Supplied passage:
****************

In 2016, Rotem Iram co-founded At-Bay with a bet so obvious in hindsight it seemed reckless at the time: the fastest way to make the internet safer for small businesses wasn't another security product - it was to make the people paying for the damage do something about it. If insurers had to absorb ransomware losses, insurers would have every reason in the world to prevent them. That idea became a $1.35 billion company.
At-Bay calls its approach "InsurSec" - a portmanteau Iram coined, a category he essentially built. It merges cyber insurance with active security technology: continuous monitoring, managed detection and response, vulnerability scanning, email security rankings. Customers don't just get a policy. They get a security partner that has a financial stake in their survival. The result is a claim rate that runs at less than half the industry average - and customers who experience 7x fewer ransomware incidents than the broader market.
Iram came to this idea through a career that zigzagged across national security, global consulting, and Silicon Valley in a way that would look improbable on paper. He started in Israel's Unit 8200 - the signals intelligence outfit regularly compared to the NSA - where he joined at 18 and was managing meaningful units by his early 20s. After his service, he studied computer engineering at Hebrew University, worked briefly as a software engineer at RAD Data Communication, and then headed to McKinsey, where he traveled the world advising major enterprises and quietly became more interested in the big problems than the engineering ones.

****************

Data under study:
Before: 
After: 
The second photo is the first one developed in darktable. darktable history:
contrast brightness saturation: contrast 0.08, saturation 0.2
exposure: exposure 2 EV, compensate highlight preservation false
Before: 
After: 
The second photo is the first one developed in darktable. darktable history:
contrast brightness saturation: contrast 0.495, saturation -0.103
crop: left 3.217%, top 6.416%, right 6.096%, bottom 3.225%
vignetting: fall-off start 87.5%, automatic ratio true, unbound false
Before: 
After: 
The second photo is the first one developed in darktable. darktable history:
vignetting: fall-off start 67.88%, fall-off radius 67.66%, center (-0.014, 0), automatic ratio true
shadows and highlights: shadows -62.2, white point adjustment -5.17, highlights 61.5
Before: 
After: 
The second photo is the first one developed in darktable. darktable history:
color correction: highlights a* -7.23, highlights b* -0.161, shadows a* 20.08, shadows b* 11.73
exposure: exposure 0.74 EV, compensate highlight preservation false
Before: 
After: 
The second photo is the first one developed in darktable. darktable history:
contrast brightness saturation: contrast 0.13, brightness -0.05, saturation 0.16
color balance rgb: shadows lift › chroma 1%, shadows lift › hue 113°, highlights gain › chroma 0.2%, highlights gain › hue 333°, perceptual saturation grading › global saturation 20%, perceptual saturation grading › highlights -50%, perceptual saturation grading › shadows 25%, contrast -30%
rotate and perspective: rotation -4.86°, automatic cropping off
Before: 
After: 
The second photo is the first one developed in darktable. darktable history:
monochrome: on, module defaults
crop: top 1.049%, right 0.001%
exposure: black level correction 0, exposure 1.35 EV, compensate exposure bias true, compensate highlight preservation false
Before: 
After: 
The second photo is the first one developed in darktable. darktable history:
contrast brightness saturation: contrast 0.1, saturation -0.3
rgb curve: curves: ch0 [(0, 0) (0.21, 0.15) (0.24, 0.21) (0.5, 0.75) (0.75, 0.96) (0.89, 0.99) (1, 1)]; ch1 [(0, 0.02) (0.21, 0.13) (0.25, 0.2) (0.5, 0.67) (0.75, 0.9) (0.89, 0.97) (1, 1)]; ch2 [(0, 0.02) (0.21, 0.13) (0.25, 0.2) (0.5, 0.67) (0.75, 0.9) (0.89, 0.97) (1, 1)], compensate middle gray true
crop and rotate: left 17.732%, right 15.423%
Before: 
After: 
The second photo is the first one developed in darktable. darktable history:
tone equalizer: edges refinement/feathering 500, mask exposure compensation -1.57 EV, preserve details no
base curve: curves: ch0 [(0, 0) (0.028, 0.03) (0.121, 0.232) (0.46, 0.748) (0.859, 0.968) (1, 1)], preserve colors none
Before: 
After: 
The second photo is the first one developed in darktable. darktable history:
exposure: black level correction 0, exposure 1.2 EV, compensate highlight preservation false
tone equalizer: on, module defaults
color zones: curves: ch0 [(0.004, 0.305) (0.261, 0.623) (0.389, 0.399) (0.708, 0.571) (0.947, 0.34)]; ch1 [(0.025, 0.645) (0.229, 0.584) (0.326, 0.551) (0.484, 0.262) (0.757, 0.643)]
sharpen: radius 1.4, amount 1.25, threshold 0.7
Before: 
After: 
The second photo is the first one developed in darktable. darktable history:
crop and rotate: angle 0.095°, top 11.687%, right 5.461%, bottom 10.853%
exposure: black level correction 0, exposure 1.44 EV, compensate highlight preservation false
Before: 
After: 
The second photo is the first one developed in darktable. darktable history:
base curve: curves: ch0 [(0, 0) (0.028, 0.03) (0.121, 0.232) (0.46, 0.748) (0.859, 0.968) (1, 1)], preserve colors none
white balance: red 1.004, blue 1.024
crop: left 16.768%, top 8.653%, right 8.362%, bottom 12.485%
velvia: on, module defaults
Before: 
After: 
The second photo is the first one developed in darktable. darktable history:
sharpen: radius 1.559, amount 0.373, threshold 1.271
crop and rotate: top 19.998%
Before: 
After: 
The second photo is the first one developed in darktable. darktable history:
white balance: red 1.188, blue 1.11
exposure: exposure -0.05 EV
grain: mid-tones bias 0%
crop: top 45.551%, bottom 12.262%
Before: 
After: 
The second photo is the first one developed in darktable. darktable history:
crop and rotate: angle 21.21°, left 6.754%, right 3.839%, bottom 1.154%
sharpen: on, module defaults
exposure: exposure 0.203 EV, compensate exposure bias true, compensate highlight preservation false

****************

Please reproduce the At-Bay passage word for word, from "At-Bay calls its" up to and including "the broader market.". You won't need the records.

At-Bay calls its approach "InsurSec" - a portmanteau Iram coined, a category he essentially built. It merges cyber insurance with active security technology: continuous monitoring, managed detection and response, vulnerability scanning, email security rankings. Customers don't just get a policy. They get a security partner that has a financial stake in their survival. The result is a claim rate that runs at less than half the industry average - and customers who experience 7x fewer ransomware incidents than the broader market.